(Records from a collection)
======
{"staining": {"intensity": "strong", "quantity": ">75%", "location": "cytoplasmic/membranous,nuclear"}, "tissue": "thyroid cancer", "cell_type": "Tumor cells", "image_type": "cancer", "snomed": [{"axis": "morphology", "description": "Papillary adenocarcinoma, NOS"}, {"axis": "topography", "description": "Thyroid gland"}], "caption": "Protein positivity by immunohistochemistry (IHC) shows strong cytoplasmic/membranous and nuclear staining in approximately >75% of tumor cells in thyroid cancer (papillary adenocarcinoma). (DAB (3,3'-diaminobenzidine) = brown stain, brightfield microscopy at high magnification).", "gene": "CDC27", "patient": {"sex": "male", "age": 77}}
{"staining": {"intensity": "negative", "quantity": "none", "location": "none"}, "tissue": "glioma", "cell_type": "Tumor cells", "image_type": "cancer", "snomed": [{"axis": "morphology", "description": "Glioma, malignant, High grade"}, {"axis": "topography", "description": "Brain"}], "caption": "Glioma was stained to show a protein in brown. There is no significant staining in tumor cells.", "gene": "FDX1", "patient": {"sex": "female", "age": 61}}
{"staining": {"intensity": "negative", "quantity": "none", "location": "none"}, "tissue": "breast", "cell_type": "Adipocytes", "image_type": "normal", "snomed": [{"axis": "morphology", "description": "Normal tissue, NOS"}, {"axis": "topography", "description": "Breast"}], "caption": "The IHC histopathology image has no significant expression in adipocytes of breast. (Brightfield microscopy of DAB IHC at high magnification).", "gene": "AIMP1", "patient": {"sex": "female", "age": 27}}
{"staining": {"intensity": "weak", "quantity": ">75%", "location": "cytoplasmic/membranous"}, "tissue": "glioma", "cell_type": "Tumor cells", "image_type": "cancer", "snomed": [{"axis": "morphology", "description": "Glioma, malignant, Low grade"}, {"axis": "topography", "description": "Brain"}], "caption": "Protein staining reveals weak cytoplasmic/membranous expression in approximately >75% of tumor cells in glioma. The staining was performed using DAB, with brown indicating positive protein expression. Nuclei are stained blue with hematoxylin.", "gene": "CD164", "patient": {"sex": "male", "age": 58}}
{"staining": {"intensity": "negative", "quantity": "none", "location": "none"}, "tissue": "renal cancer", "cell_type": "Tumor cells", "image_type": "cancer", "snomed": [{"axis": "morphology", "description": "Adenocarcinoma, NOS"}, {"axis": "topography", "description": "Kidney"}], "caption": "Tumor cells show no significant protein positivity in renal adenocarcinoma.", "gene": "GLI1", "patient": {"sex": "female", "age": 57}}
======
▸ Your assignment
List all lines from the entries that include the word "significant".

▸ Solution below
{"staining": {"intensity": "negative", "quantity": "none", "location": "none"}, "tissue": "glioma", "cell_type": "Tumor cells", "image_type": "cancer", "snomed": [{"axis": "morphology", "description": "Glioma, malignant, High grade"}, {"axis": "topography", "description": "Brain"}], "caption": "Glioma was stained to show a protein in brown. There is no significant staining in tumor cells.", "gene": "FDX1", "patient": {"sex": "female", "age": 61}}
{"staining": {"intensity": "negative", "quantity": "none", "location": "none"}, "tissue": "breast", "cell_type": "Adipocytes", "image_type": "normal", "snomed": [{"axis": "morphology", "description": "Normal tissue, NOS"}, {"axis": "topography", "description": "Breast"}], "caption": "The IHC histopathology image has no significant expression in adipocytes of breast. (Brightfield microscopy of DAB IHC at high magnification).", "gene": "AIMP1", "patient": {"sex": "female", "age": 27}}
{"staining": {"intensity": "negative", "quantity": "none", "location": "none"}, "tissue": "renal cancer", "cell_type": "Tumor cells", "image_type": "cancer", "snomed": [{"axis": "morphology", "description": "Adenocarcinoma, NOS"}, {"axis": "topography", "description": "Kidney"}], "caption": "Tumor cells show no significant protein positivity in renal adenocarcinoma.", "gene": "GLI1", "patient": {"sex": "female", "age": 57}}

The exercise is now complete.